Provided material:
--

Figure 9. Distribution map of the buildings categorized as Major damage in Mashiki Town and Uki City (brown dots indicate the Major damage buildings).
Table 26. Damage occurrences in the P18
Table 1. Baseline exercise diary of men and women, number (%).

--

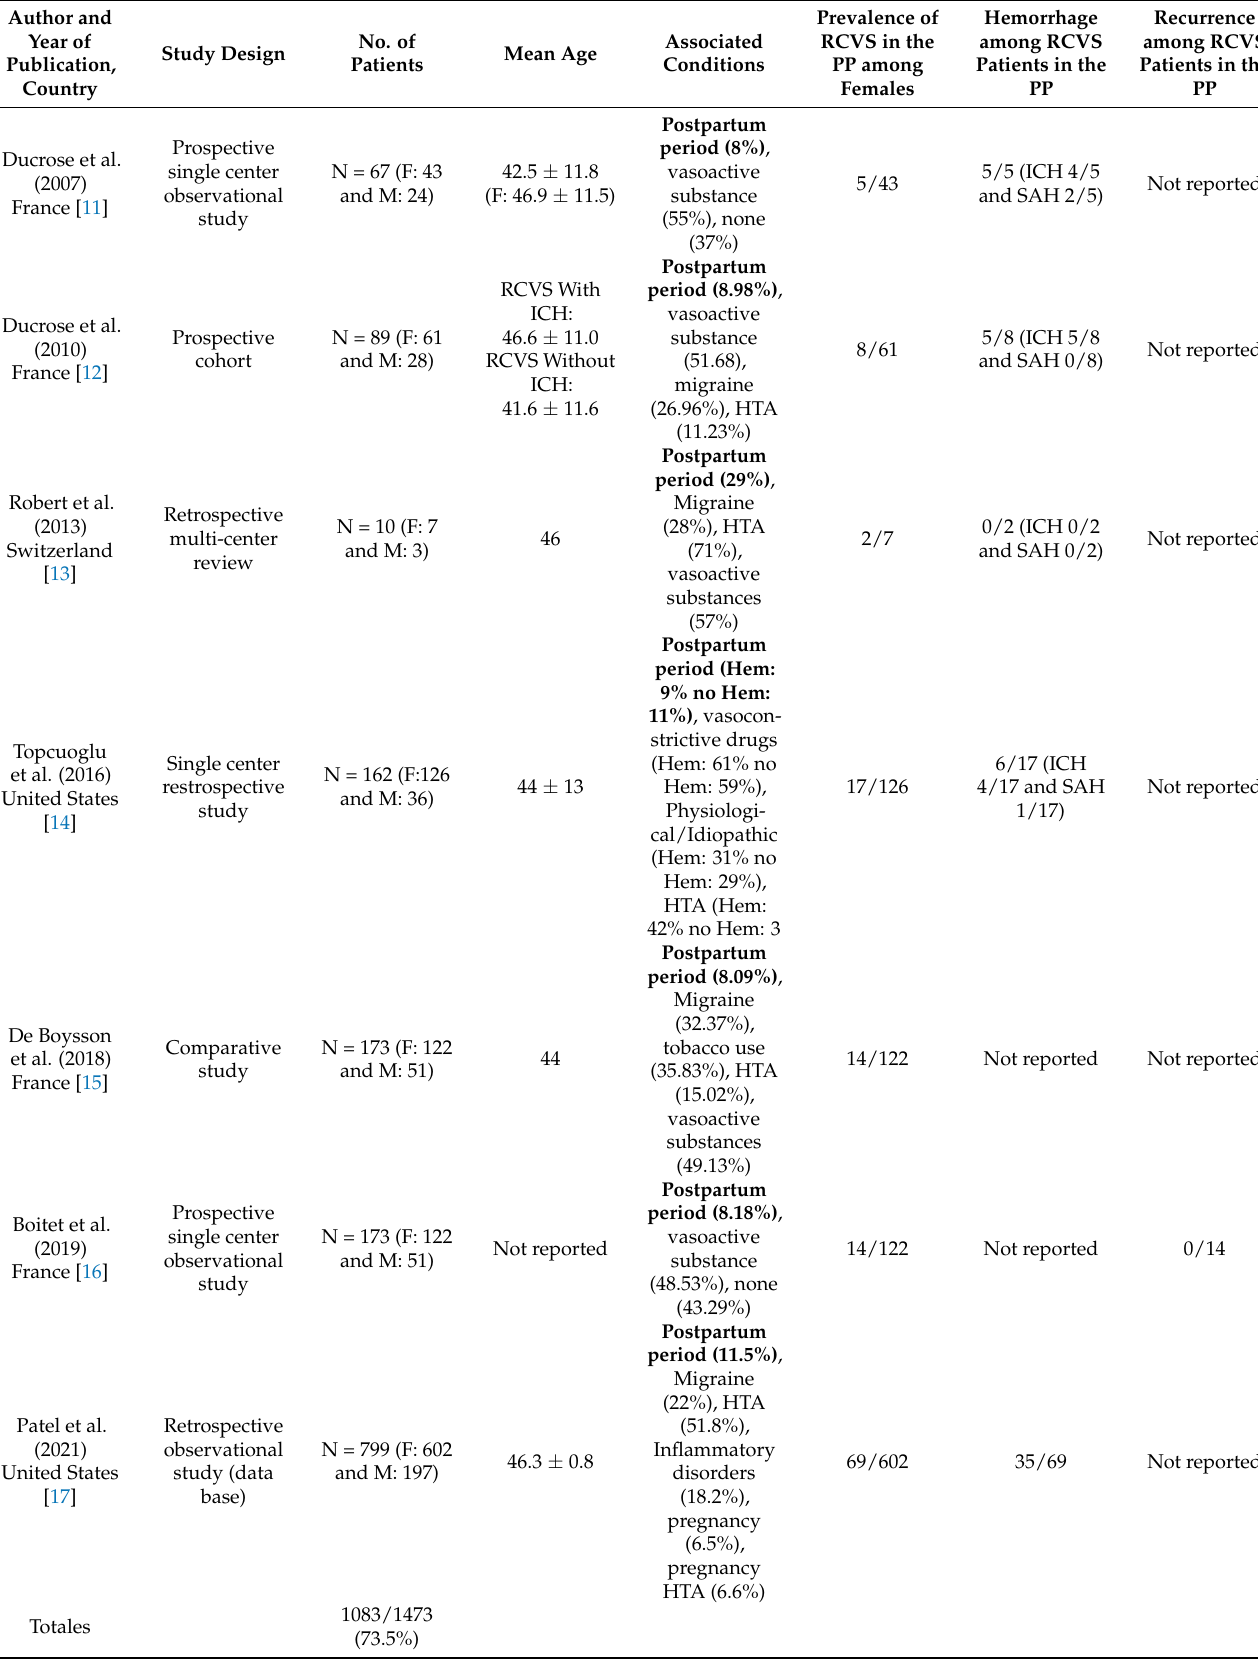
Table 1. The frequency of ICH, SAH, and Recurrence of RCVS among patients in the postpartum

--

Goal of the exercise: Collect every line with the string "Table" from the records, and copy each.

Expected answer:
Table 26. Damage occurrences in the P18
Table 1. Baseline exercise diary of men and women, number (%).
Table 1. The frequency of ICH, SAH, and Recurrence of RCVS among patients in the postpartum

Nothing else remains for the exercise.